Request
Down to the last line, print the entries below exactly, and keep every picture out of the copy.

Data in this exercise

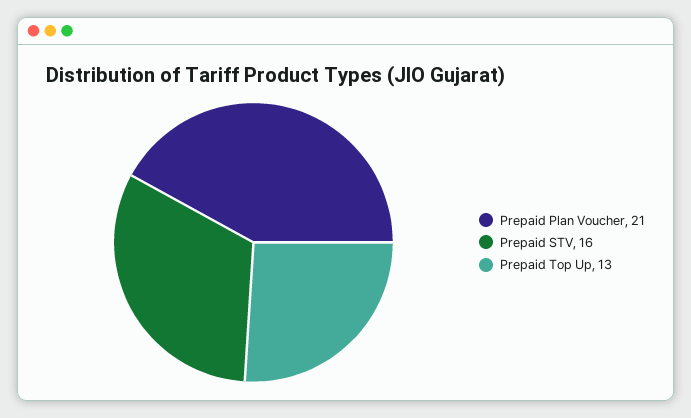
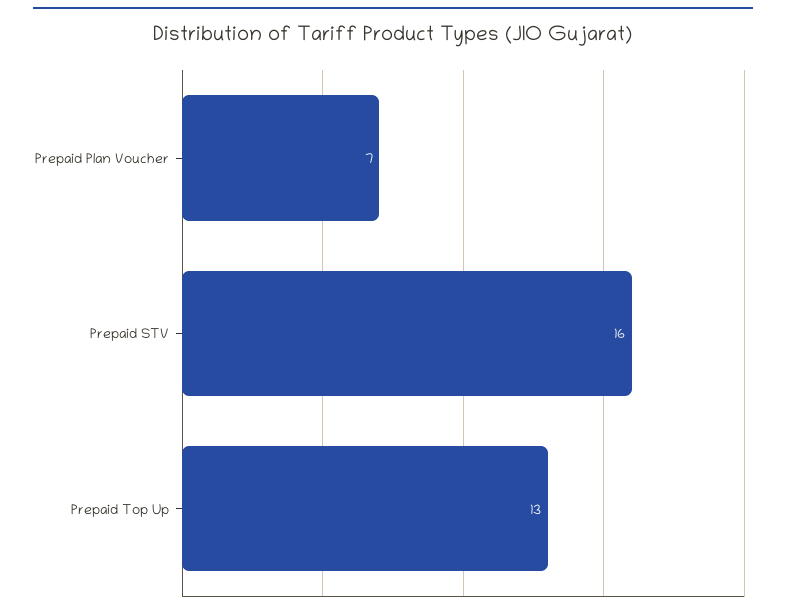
  {
-   "Prepaid Plan Voucher": 21,
+   "Prepaid Plan Voucher": 7,
    "Prepaid STV": 16,
    "Prepaid Top Up": 13
  }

Finished task
  {
-   "Prepaid Plan Voucher": 21,
+   "Prepaid Plan Voucher": 7,
    "Prepaid STV": 16,
    "Prepaid Top Up": 13
  }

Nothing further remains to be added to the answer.